The music of Stacking settles in just as perfectly, all tinkling, nickelodeon-appropriate piano ditties and cheerful violin strains.

Like the matroshyka dolls themselves, Stacking‘s charm nests itself into multiple layers, permeating the production with a warm, feel-good positivity that contrasts well with the grim, serious undertones of the modern, “adult”-targeted video game.

I’m sorry, but that caviar looks like it needs some spilling.

Of course, an atmosphere and aesthetic do not a great game make. Stacking maintains a core of simple, subtly-detailed game play mechanics oriented around solving a myriad of cleverly designed puzzles standing between Charlie and his family.

Being the runt of the Blackmore family (and apparently the world), Charlie can “stack” himself into larger dolls, taking control of them and gaining access to their unique skills and characteristics. For example, stacking into a doll with a key might allow Charlie to gain access to a locked door. Possessing a well-dressed tuxedo-sporting matroshyka gentleman may open doors into the VIP club, as well. Most every variety of doll can perform a unique action. Tea-sipping ladies of leisure can spot special, unique dolls through their spyglasses, and little doll-children can play tag, or barf up a mouthful of cookies.

Not every action is absolutely necessary for making progress, and many are there just for pure, giggle-inducing amusement. Like the aforementioned cookie-barfing. Just as one might wish to see each and every corner of a new amusement park, the environments of Stacking, as well as the little wooden people inhabiting them, invite exploration and discovery, even if said activities don’t exactly solve the puzzles that await.
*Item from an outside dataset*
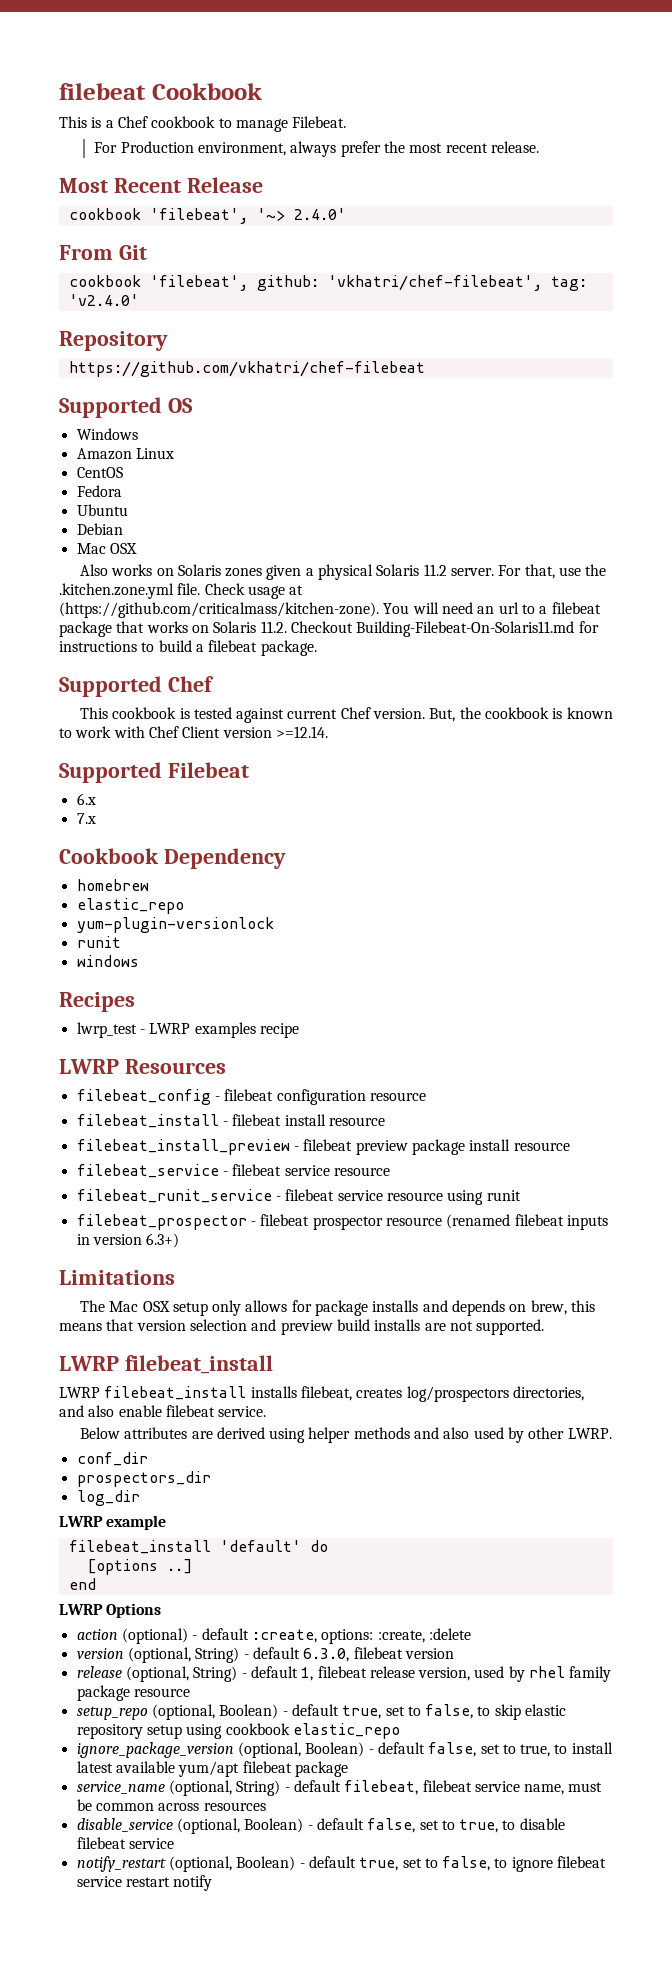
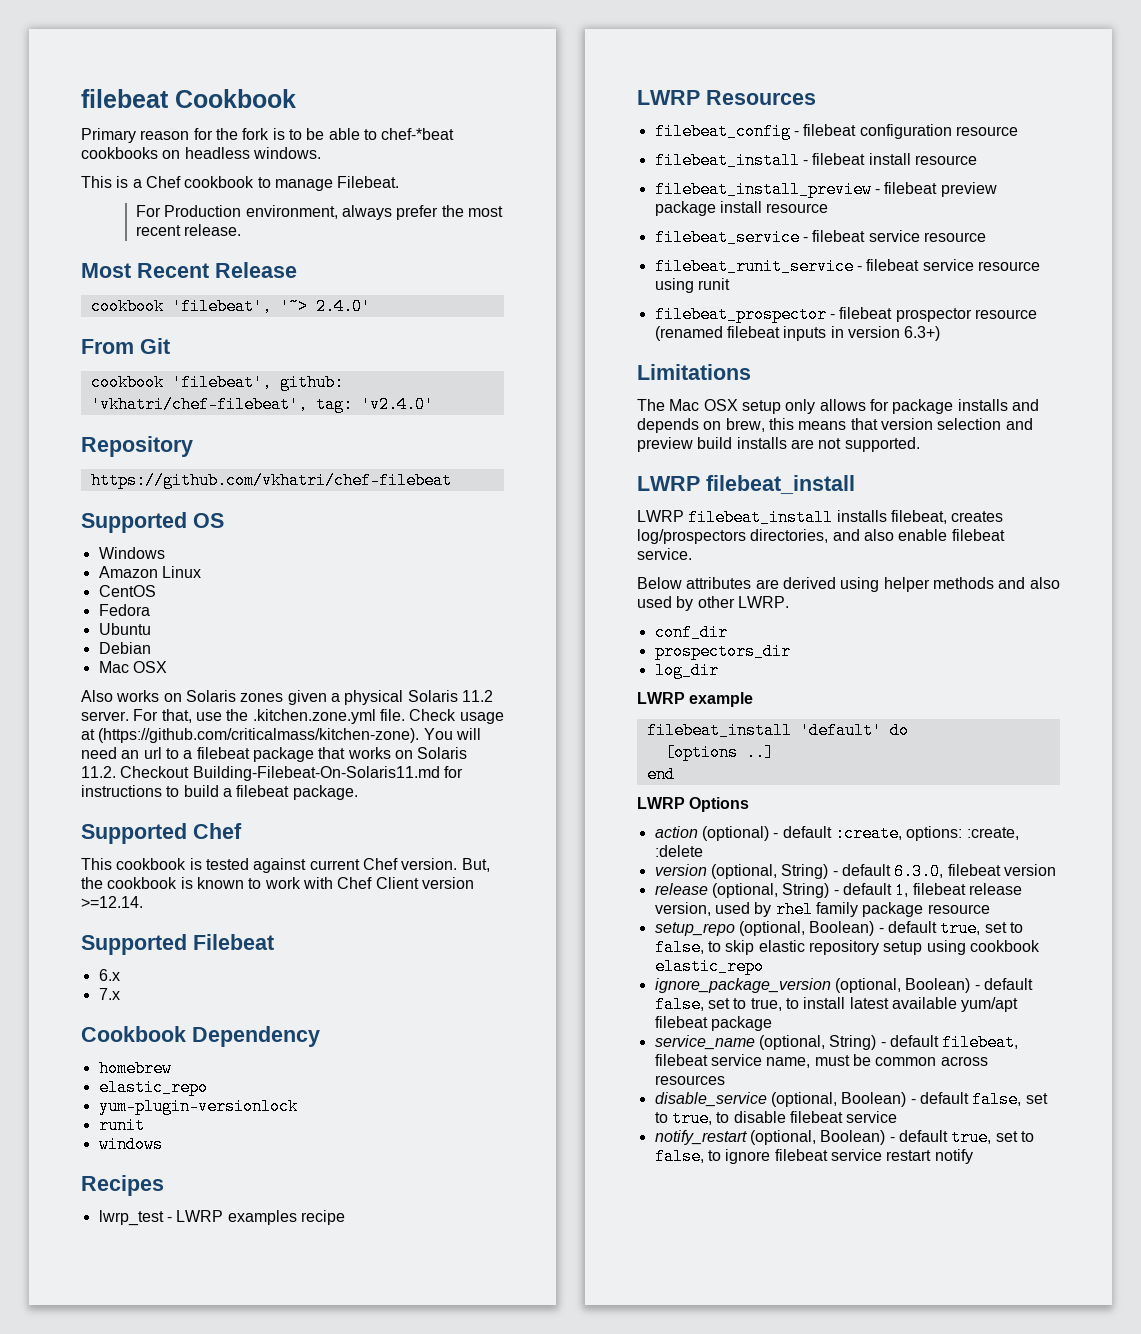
(262, 91) none -> [81,128,455,143] [81,147,321,159] // Primary reason for the fork is to be able to chef-*beat cookbooks on headless windows.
Using the right skills for the right job is critical.

The puzzles themselves, as well as their multiple solutions and angles of approach, are couched in the same sense of humor that affects the rest of the game. One puzzle involves trying to evacuate a locked room full of people. Charlie could choose to use a voluptuous lady doll (amusingly named “The Widow Chastity”) to attract a watchful guard away from his post and open an opportunity to stack into said guard (dolls can only be stacked from behind, adding a rudimentary stealth component to the proceedings). Another solution might be to possess a somewhat queasy-looking doll in the bathroom and use his “flatulence” skill (indeed, it is an actual skill to use) right in front of a nearby ventilation intake, clearing the room like a chemical bomb.

More complex puzzles require the use of multiple dolls’ abilities. Sometimes goons guarding a door may need to be bullied, sickened, or punched out of the way in fairly rapid sequence. In such situations, finding and “collecting” the right mixture of dolls becomes key. Adding in the wrinkle that Charlie can only stack into dolls in appropriate size order (small to medium to large and so on), and the game shows off potential for mind-bending levels of complexity. Unfortunately for players aiming to bend their minds, the actual puzzles remain fairly simple, barring a few notable exceptions.
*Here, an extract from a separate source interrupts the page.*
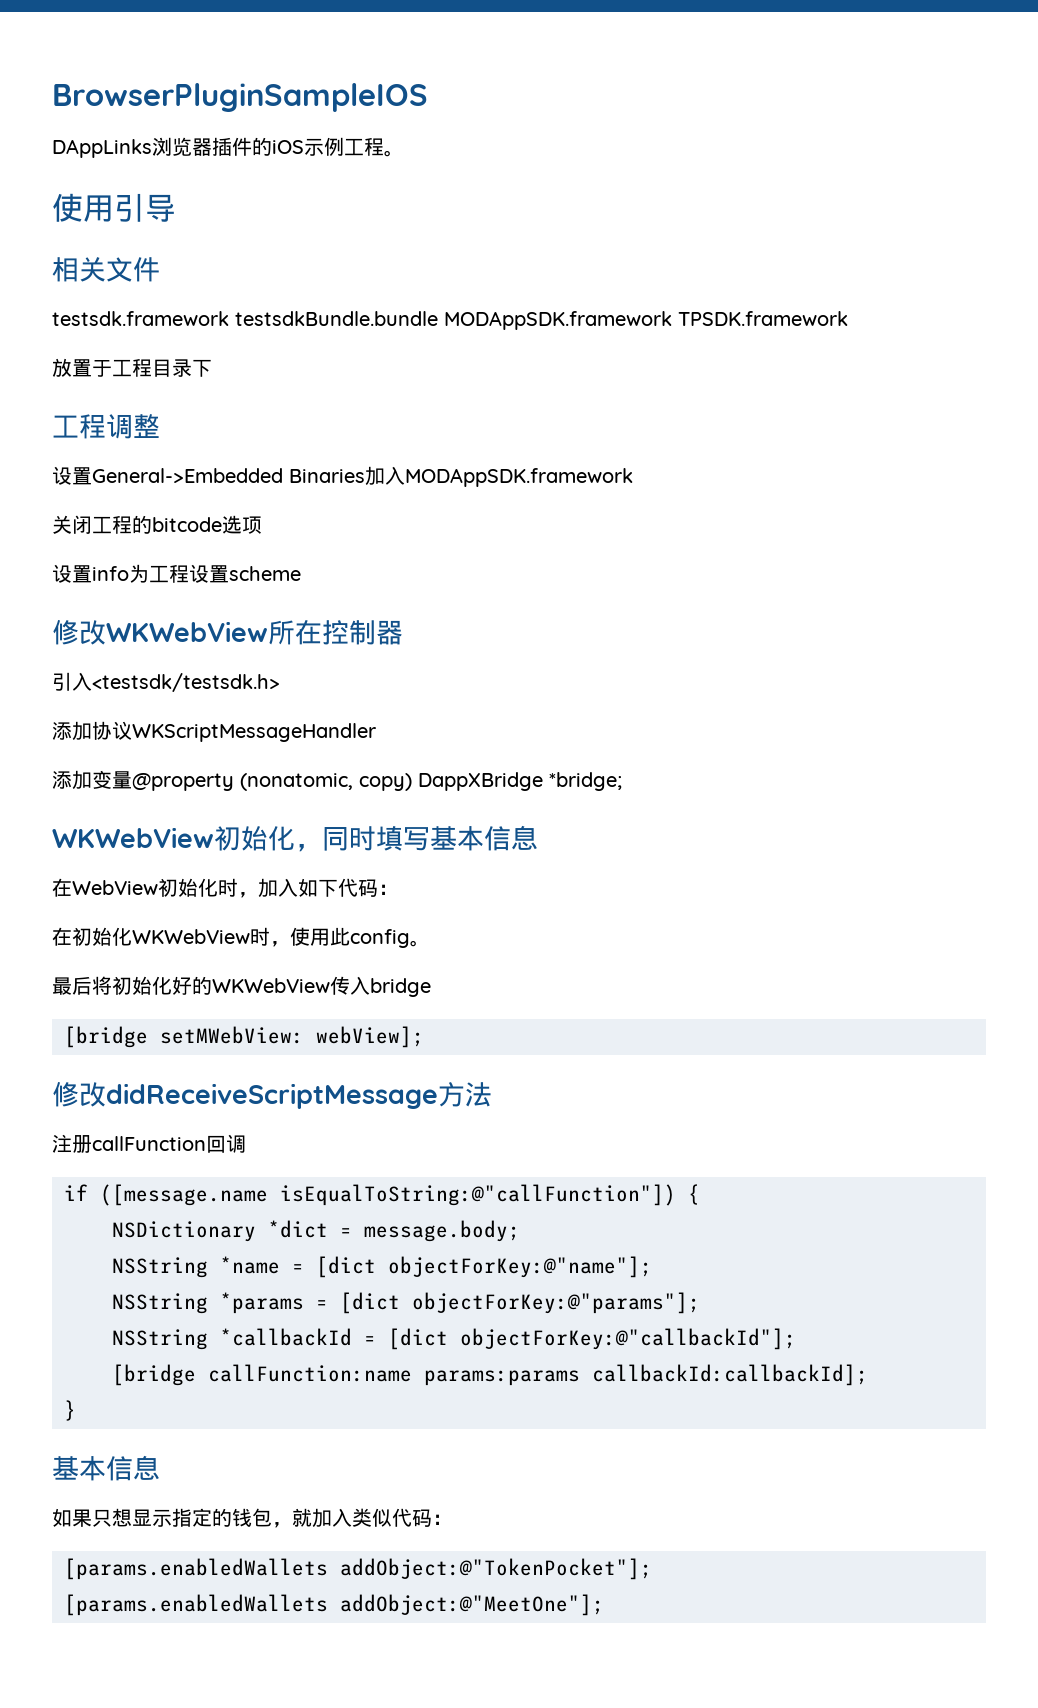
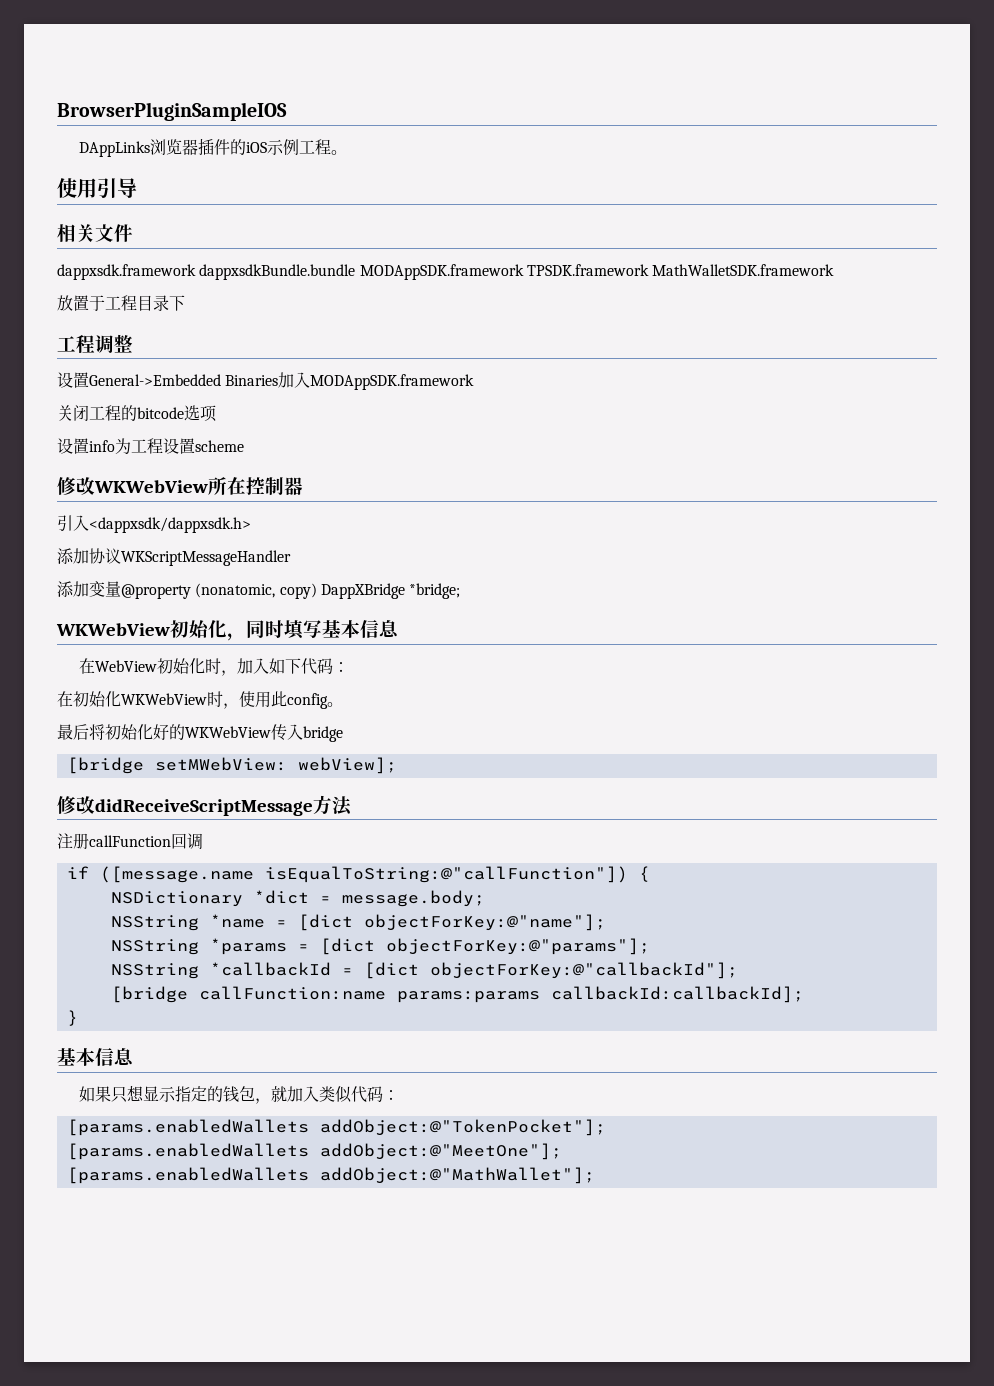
[52,311,438,326] testsdk.framework testsdkBundle.bundle -> [57,264,356,280] dappxsdk.framework dappxsdkBundle.bundle
(848, 318) none -> [652,264,835,276] MathWalletSDK.framework
[92,673,280,692] <testsdk/testsdk.h> -> [89,517,251,533] <dappxsdk/dappxsdk.h>
(604, 1605) none -> [66,1167,595,1184] // [params.enabledWallets addObject:@"MathWallet"];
That said, finding all the possible solutions to each puzzle can prove addicting, and increases Stacking‘s longevity significantly, adding much to its default four to six hours of play time. Adding even more enjoyment are a diverse range of optional challenges, from stacking into all the unique dolls in an area, to assembling special sets of dolls (such as a family of matroshyka magicians). Called “Hi-jinks,” the challenges are a completionist’s dream, and persevering players are often rewarded with special cinematics and amusing sight gags.

Just one of the many amusing ways to sneak a pair of hillbilly dolls into an elite top-hats-and-monocles lounge.

Stacking stands as a great example of a little game powered by a big idea, and like its tiny hero, wields much more power and heart than many of its “big boy” contemporaries. These dolls may not be clad in the armor of a space marine or fantasy knight, but nested inside them is a unique, feel-good, all-ages attitude.